Police arrest three in Bagel Basement Friday

Residents seeking to buy bagels at Bagel Basement found the restaurant closed throughout the weekend.
Residents seeking to buy bagels at Bagel Basement found the restaurant closed throughout the weekend.

Bagel Basement, located on Allen Street in Hanover, will reopen today.

Three of the teenagers, who are 17-years-old, were charged as adults with unlawful possession of alcohol and marijuana. The other two perpetrators were taken into custody. More charges may still be brought against the teenagers or the establishment in the coming days, Hanover Police Chief Nicholas Giaccone said.

"The teenagers have present and past connections to Bagel Basement," Giaccone said, adding that he did not know the exact relationship.

The investigation began when Hanover Police discovered that a door leading to Bagel Basement had been left ajar while doing security checks Friday morning at approximately 4:40 a.m., Giaccone said. Upon entering the premises, officers observed the five teenagers asleep in the store. One of the suspects had constructed a makeshift mattress from several 50-pound bags of flour. Officers reported obvious signs of past alcohol and drug use near the kitchen area.

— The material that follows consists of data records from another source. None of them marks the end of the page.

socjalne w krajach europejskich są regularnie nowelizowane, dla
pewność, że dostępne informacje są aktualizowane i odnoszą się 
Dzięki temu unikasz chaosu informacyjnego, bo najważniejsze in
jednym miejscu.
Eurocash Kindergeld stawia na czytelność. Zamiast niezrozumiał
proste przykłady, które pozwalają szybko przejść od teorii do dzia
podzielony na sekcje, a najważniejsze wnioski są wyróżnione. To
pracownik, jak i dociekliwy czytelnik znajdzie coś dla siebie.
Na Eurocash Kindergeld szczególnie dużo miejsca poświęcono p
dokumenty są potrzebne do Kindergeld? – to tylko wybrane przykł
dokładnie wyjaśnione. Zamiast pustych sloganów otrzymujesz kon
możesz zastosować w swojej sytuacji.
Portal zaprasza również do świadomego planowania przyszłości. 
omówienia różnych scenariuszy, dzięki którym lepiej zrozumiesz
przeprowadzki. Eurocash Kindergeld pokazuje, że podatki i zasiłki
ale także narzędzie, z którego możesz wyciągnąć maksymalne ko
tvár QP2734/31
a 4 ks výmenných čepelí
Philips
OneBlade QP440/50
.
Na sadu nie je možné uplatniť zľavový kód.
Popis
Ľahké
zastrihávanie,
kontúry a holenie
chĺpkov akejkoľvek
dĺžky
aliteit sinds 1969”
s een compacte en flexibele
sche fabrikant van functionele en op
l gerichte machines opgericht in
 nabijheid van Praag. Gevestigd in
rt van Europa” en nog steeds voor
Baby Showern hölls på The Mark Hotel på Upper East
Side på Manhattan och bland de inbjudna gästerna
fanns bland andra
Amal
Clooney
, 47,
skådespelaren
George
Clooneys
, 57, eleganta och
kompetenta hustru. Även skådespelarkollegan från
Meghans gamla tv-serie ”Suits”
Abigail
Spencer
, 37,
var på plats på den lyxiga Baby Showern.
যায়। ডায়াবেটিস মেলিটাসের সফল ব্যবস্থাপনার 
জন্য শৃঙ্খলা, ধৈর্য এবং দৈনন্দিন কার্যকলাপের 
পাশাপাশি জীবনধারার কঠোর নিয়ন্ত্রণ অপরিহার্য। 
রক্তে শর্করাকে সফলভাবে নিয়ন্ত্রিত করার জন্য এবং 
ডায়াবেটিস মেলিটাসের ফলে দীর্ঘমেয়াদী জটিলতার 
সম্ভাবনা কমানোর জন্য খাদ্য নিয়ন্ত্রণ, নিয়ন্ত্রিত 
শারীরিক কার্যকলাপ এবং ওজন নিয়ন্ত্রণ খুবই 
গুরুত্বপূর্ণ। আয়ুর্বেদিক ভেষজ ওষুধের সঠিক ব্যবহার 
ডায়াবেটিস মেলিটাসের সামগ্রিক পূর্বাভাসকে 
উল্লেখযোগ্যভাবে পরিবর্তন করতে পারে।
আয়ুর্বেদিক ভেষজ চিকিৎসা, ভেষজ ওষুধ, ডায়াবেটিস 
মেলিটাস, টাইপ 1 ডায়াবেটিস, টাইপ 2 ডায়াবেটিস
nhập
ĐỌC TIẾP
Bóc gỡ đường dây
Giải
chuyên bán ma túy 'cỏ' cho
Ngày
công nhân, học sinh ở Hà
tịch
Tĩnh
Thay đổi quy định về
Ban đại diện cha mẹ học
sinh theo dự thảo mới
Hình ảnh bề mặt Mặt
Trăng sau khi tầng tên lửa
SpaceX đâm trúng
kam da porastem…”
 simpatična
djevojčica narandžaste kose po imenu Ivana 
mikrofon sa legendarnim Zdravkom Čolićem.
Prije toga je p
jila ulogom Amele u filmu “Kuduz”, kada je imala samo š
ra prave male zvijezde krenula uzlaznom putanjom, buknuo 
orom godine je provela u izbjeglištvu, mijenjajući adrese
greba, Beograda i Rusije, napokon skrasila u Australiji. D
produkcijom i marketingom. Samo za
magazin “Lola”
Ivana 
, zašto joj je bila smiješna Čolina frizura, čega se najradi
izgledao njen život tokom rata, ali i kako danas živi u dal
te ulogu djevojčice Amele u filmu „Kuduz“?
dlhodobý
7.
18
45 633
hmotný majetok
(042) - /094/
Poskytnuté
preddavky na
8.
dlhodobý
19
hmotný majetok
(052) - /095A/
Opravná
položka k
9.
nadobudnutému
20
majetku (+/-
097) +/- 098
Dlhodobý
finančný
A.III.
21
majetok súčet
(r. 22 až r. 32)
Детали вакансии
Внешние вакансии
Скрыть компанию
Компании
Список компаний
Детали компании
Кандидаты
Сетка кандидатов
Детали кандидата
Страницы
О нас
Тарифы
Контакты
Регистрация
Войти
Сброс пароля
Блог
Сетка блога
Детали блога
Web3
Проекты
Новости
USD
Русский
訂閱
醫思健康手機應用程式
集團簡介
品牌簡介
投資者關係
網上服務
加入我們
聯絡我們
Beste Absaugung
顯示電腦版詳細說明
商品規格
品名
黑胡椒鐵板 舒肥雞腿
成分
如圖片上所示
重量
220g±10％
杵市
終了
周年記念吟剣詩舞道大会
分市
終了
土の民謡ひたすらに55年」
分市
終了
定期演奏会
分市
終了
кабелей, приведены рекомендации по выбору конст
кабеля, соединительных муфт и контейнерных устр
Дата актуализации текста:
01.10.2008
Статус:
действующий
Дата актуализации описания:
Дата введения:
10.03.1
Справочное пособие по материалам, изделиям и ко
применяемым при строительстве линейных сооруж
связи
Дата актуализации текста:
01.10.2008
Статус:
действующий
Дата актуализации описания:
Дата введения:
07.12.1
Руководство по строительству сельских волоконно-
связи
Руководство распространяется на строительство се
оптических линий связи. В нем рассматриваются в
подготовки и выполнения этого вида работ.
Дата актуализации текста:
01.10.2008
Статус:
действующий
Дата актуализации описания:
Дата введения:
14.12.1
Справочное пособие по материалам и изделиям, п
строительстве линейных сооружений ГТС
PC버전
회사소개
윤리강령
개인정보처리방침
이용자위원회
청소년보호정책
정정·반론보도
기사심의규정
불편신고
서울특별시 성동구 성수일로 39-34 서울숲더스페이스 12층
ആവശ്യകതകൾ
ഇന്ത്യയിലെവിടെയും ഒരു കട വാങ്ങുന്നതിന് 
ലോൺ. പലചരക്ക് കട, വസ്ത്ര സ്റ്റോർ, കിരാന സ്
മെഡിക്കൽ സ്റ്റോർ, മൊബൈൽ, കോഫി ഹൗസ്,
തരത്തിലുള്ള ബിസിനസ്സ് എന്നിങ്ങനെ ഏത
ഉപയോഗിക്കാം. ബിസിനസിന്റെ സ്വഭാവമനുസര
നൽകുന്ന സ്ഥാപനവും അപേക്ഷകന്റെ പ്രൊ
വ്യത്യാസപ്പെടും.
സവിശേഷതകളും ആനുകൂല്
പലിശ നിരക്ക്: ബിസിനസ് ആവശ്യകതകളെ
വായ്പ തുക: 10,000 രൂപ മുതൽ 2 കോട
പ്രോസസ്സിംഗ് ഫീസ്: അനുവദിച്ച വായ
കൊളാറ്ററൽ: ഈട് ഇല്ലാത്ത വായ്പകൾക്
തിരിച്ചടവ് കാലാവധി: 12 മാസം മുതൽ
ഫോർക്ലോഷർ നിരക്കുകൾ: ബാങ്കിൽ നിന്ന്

When police awoke the individual sleeping on the flour, the individual instigated an altercation with officers, Giaccone said. It took the combined efforts of Hanover Police officers and an officer called from the Lebanon Police Department to subdue the individual, according to Giaccone.

Basement Holdings, Inc. owns Bagel Basement, according to the New Hampshire Secretary of State's office. The corporation's president, Jennifer Black, did not return multiple calls for comment on Monday.

During the investigation, police noted several possible health-code violations in the establishment. A subsequent health inspection gave the restaurant a failing score of 67 out of 100 possible points, according to Rupa Laverdiere of the New Hampshire Department of Public Health Service, Food Protection Section. A passing score is 70 with no "critical items."

Bagel Basement has since corrected several "critical items," which included the flour bags that were in questionable condition after being slept on, open products that might have been cross-contaminated, sanitizers that were too strong and the ajar back door.

On Tuesday, the restaurant passed inspection with a score of 88 out of 100, Laverdiere said.

"All of these critical items were corrected on-site, raising the score to an acceptable level," Laverdiere said. "All other point deductions were just minor clean-up items the inspector observed."

Each critical item subtracts four or five points from the overall score, while other issues subtract one, two or three, Laverdiere said.

Murray, who conducted the July 4 inspection, did not return multiple calls for comment by press time.